- _TASK DESCRIPTION_
Rewrite the records below with each "photo" changed to "image" and everything else left unchanged. Leave the pictures out of your answer.

□ □ □ □

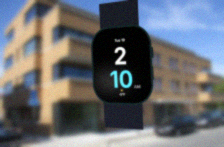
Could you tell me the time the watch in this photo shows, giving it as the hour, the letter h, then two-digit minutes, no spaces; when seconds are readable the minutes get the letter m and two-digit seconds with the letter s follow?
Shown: 2h10
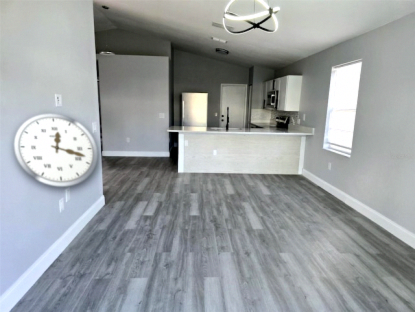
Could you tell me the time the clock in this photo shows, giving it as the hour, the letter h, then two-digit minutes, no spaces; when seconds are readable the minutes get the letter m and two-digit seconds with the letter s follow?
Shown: 12h18
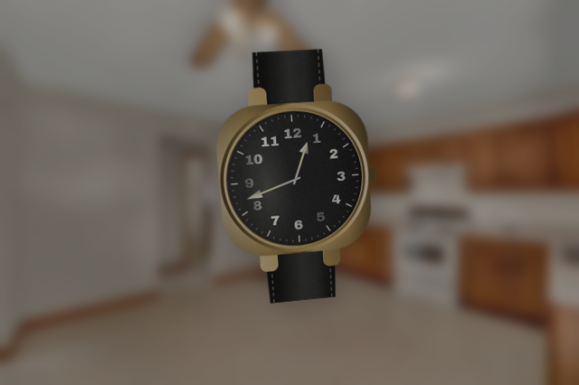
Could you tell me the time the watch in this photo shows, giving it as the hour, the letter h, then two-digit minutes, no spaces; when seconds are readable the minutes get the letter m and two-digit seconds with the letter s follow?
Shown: 12h42
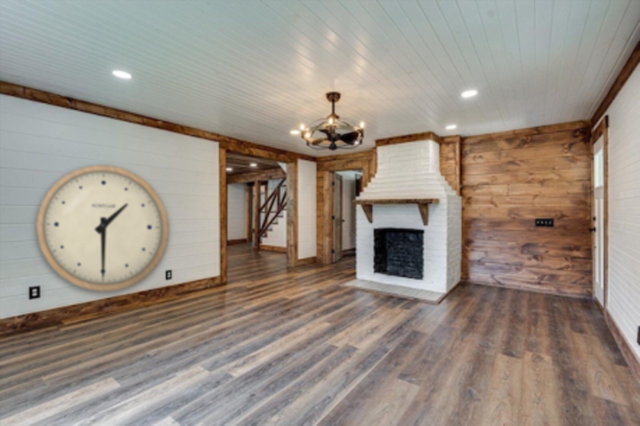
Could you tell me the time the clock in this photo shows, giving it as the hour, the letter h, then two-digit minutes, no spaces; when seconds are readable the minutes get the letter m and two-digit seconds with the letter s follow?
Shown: 1h30
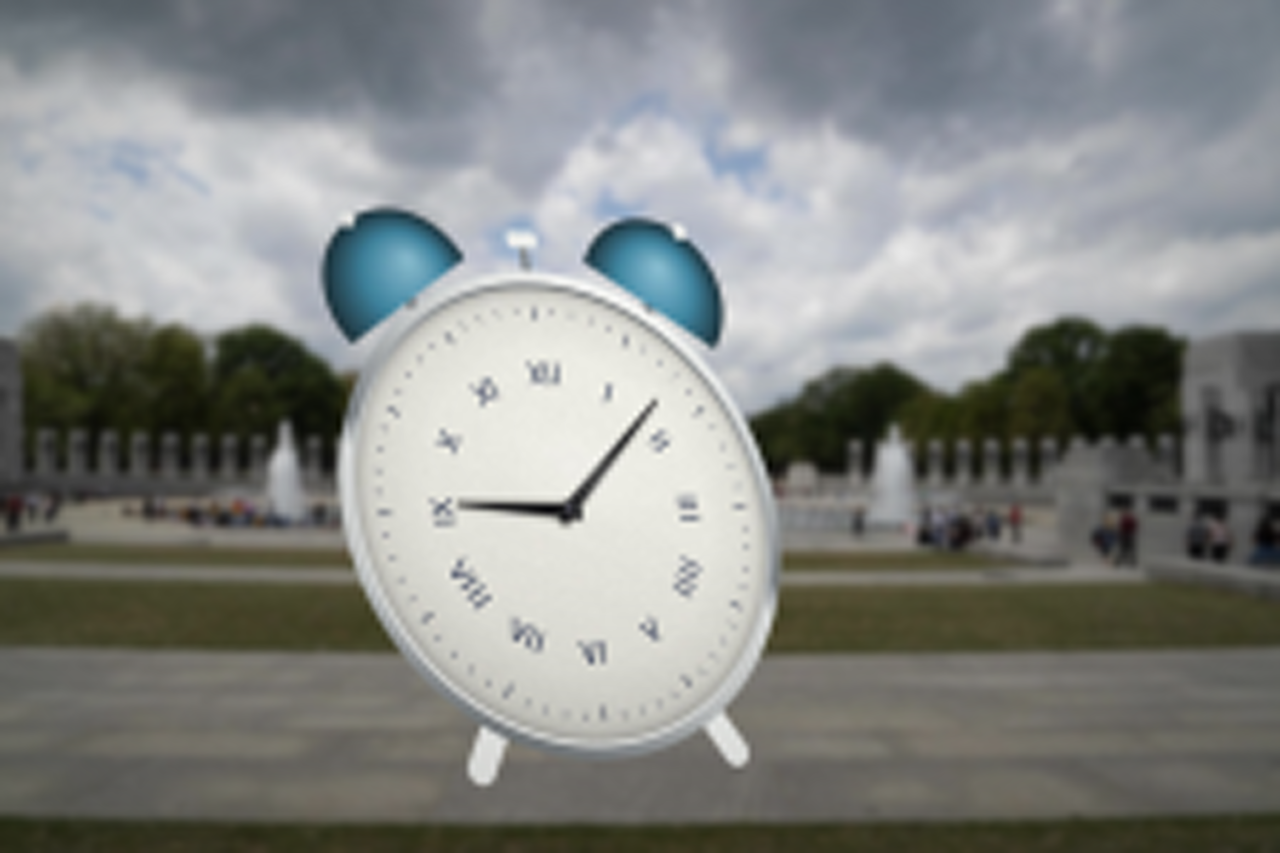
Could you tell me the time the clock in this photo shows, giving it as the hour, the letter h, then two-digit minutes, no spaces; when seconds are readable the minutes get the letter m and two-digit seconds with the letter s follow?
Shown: 9h08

□ □ □ □

- _SOLUTION FOR THIS TASK_
Could you tell me the time the watch in this image shows, giving it as the hour, the letter h, then two-digit minutes, no spaces; when seconds are readable the minutes get the letter m and two-digit seconds with the letter s follow?
Shown: 2h10
Could you tell me the time the clock in this image shows, giving it as the hour, the letter h, then two-digit minutes, no spaces; when seconds are readable the minutes get the letter m and two-digit seconds with the letter s follow?
Shown: 12h18
Could you tell me the time the watch in this image shows, giving it as the hour, the letter h, then two-digit minutes, no spaces; when seconds are readable the minutes get the letter m and two-digit seconds with the letter s follow?
Shown: 12h42
Could you tell me the time the clock in this image shows, giving it as the hour, the letter h, then two-digit minutes, no spaces; when seconds are readable the minutes get the letter m and two-digit seconds with the letter s follow?
Shown: 1h30
Could you tell me the time the clock in this image shows, giving it as the hour, the letter h, then two-digit minutes, no spaces; when seconds are readable the minutes get the letter m and two-digit seconds with the letter s follow?
Shown: 9h08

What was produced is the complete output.